La società dell’opulenza è stata il grande strumento di questa trasformazione. Il carrello della spesa è diventato l’icona di un’epoca in cui l’atto di consumare viene presentato come il massimo esercizio di autonomia. Non più sudditi che pagano tributi, ma consumatori che scelgono tra scaffali infiniti. L’inflazione, la precarietà dei salari, la degradazione della qualità dei prodotti non hanno scalfito questo meccanismo: basta che la pancia sia piena, anche con alimenti scadenti, perché il sistema continui a funzionare. E mentre ci illudiamo di decidere, le nostre scelte sono guidate da un marketing pervasivo, da algoritmi che ci suggeriscono desideri, da un bombardamento pubblicitario che colonizza persino il nostro immaginario.
È questa la nuova sudditanza: invisibile, dolce, interiorizzata. Non più catene di ferro, ma catene di zucchero, sale e grassi saturi. Non più il signore feudale che impone la decima, ma multinazionali che offrono un credito al consumo per convincerci che possiamo permetterci tutto, almeno finché il debito ci strangola. La libertà ridotta al consumo è una libertà caricaturale, che si limita a permetterci di scegliere tra l’illusione della varietà. Non è la possibilità di decidere del nostro futuro, della nostra comunità, del nostro pianeta. È un libertinaggio da supermercato, che sostituisce la coscienza civica con il desiderio compulsivo.

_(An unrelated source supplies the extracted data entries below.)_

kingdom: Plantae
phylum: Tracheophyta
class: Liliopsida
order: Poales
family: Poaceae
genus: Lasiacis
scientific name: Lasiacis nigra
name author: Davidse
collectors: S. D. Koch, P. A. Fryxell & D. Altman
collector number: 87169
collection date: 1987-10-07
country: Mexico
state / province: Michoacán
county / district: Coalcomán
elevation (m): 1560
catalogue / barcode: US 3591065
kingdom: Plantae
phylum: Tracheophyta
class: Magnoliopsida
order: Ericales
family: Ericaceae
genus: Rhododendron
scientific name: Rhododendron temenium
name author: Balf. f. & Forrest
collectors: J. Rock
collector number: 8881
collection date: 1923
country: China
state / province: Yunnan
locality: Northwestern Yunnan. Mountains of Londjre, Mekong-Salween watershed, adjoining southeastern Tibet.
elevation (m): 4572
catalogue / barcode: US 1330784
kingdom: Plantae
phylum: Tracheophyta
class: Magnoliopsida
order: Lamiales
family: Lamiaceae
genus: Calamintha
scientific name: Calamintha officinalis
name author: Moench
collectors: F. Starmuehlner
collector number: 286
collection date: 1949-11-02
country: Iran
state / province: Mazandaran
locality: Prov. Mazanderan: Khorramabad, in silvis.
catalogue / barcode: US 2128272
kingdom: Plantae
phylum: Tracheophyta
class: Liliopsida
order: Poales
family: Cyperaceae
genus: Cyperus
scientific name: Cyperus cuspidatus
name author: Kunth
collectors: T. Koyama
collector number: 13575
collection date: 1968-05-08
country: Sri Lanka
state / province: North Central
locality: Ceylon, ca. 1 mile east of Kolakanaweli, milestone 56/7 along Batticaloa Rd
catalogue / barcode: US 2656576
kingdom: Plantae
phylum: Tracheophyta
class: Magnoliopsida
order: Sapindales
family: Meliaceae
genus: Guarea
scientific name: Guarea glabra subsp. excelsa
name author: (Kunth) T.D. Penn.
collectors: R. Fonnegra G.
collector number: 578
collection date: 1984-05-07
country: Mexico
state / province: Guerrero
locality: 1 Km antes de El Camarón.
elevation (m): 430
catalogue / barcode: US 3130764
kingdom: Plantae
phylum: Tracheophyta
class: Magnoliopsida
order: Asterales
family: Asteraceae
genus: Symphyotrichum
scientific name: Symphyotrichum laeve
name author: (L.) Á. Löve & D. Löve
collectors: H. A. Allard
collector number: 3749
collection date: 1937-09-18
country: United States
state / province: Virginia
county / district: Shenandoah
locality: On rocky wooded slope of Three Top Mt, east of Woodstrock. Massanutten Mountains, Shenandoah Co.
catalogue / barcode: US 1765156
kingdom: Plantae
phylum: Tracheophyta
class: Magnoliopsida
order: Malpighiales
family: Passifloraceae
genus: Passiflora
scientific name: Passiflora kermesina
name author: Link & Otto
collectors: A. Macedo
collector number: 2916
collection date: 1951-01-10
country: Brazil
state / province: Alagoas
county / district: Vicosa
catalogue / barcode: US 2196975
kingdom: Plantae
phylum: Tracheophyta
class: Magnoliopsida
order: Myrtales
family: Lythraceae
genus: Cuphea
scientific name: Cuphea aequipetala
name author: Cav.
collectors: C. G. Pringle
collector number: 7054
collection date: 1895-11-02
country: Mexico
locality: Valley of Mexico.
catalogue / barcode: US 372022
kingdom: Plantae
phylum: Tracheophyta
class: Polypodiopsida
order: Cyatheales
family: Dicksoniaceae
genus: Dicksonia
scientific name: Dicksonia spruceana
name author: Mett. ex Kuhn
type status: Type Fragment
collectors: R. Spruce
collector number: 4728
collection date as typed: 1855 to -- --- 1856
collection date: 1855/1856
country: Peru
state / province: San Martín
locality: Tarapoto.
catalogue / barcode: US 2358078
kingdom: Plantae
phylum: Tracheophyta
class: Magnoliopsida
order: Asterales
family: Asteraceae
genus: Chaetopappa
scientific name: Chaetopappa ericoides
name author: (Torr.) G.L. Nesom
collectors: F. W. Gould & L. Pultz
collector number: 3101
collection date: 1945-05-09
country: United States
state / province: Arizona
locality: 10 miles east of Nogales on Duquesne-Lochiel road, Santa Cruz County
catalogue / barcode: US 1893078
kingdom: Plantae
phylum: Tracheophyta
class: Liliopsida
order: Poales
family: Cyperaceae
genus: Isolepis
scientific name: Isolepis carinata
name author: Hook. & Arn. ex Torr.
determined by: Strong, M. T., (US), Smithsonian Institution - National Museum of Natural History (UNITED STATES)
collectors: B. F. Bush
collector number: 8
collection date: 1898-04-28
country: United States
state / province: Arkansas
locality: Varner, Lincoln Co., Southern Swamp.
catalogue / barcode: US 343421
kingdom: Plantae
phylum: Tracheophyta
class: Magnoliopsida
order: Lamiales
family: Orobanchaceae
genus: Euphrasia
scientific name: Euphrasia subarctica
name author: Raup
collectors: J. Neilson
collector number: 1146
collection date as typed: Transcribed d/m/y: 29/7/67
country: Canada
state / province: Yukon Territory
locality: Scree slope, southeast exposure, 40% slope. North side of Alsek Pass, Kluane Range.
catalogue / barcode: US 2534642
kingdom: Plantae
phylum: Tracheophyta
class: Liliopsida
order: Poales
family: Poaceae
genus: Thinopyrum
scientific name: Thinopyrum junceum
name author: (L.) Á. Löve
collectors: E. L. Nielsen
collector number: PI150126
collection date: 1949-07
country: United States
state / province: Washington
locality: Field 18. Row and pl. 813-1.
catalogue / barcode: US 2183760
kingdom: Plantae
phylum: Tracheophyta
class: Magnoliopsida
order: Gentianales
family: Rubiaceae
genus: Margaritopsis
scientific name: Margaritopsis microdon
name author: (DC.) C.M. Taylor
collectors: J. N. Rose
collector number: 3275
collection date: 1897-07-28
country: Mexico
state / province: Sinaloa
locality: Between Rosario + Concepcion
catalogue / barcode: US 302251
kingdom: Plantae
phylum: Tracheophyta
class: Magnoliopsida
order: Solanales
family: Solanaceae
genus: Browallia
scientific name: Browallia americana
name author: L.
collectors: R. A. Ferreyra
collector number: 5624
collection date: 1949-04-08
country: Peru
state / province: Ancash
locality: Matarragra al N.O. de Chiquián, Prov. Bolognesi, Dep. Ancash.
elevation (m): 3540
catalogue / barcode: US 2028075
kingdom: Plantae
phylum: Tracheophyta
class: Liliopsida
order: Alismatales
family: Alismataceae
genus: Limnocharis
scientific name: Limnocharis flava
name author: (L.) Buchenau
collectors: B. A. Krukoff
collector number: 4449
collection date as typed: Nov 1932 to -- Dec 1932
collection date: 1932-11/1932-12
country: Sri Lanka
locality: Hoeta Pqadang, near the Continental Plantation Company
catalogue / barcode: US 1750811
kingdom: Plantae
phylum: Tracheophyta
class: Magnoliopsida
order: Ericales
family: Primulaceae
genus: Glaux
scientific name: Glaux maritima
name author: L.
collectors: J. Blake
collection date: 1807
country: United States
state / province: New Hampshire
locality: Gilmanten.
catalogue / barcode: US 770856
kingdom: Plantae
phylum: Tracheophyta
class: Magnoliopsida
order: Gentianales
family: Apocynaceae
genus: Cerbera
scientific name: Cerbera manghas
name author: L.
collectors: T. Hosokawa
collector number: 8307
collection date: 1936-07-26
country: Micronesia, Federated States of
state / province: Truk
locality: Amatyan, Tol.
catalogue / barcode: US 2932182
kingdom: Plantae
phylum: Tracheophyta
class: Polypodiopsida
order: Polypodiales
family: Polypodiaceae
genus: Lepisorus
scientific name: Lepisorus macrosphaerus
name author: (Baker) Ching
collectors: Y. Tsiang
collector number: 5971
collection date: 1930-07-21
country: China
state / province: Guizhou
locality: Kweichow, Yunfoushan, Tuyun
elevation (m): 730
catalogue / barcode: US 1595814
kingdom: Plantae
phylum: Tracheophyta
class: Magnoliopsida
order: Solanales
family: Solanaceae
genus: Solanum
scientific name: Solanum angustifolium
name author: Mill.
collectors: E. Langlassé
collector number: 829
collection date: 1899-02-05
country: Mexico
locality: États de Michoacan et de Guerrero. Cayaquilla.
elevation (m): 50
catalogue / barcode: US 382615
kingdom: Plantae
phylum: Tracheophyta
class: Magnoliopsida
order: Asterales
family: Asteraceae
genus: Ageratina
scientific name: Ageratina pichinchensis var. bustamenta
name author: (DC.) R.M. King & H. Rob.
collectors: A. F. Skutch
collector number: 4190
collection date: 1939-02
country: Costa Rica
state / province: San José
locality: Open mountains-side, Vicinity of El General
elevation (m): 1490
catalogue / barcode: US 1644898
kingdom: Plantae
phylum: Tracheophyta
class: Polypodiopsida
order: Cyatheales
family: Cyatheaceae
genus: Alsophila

Ma la spirale non finisce qui. L’abbondanza che ci viene presentata come simbolo di progresso è la stessa che devasta le risorse naturali, che distrugge ecosistemi, che accumula montagne di rifiuti. Il carrello della spesa non è soltanto un emblema della falsa libertà, ma anche dell’autodistruzione in atto: ogni bene superfluo che ingurgitiamo alimenta catene produttive inquinanti, sfruttamento del lavoro, impoverimento di intere regioni del mondo. La globalizzazione ha reso questo meccanismo ancora più potente, perché ci illude di poter avere fragole a dicembre e avocado tutto l’anno senza che ci domandiamo quale prezzo umano e ambientale si nasconda dietro.
Gli algoritmi, poi, hanno completato l’opera. Non siamo più solo sudditi della pubblicità televisiva o del grande magazzino, ma anche delle piattaforme digitali che conoscono i nostri gusti meglio di noi stessi. Esse prevedono, orientano e in molti casi determinano ciò che compriamo, ciò che leggiamo, ciò che pensiamo. In questo scenario, la libertà diventa un’ombra: crediamo di scegliere, ma la nostra scelta è già stata predisposta in anticipo.
I nostri antenati, almeno, erano consapevoli della propria condizione. Sapevano di essere sudditi e potevano coltivare, anche segretamente, il sogno della ribellione. Noi, invece, ci muoviamo dentro una gabbia trasparente che non riconosciamo come tale. Ci sentiamo liberi proprio mentre siamo più controllati, monitorati e indirizzati che mai.
Ecco perché l’immagine finale è tanto amara quanto veritiera: siamo come maiali all’ingrasso, pasciuti e sazi, mentre ci avviciniamo inconsapevolmente al mattatoio. La democrazia, ridotta a vetrina elettorale e supermercato politico, non basta a liberarci. Solo una riscoperta della cittadinanza reale, quella che implica coscienza critica, partecipazione attiva e responsabilità verso gli altri e verso il mondo, potrebbe spezzare l’incantesimo. Ma finché continueremo a confondere il pieno dello stomaco con il pieno della libertà, resteremo prigionieri di questo carrello scintillante che avanza tra gli scaffali del nulla.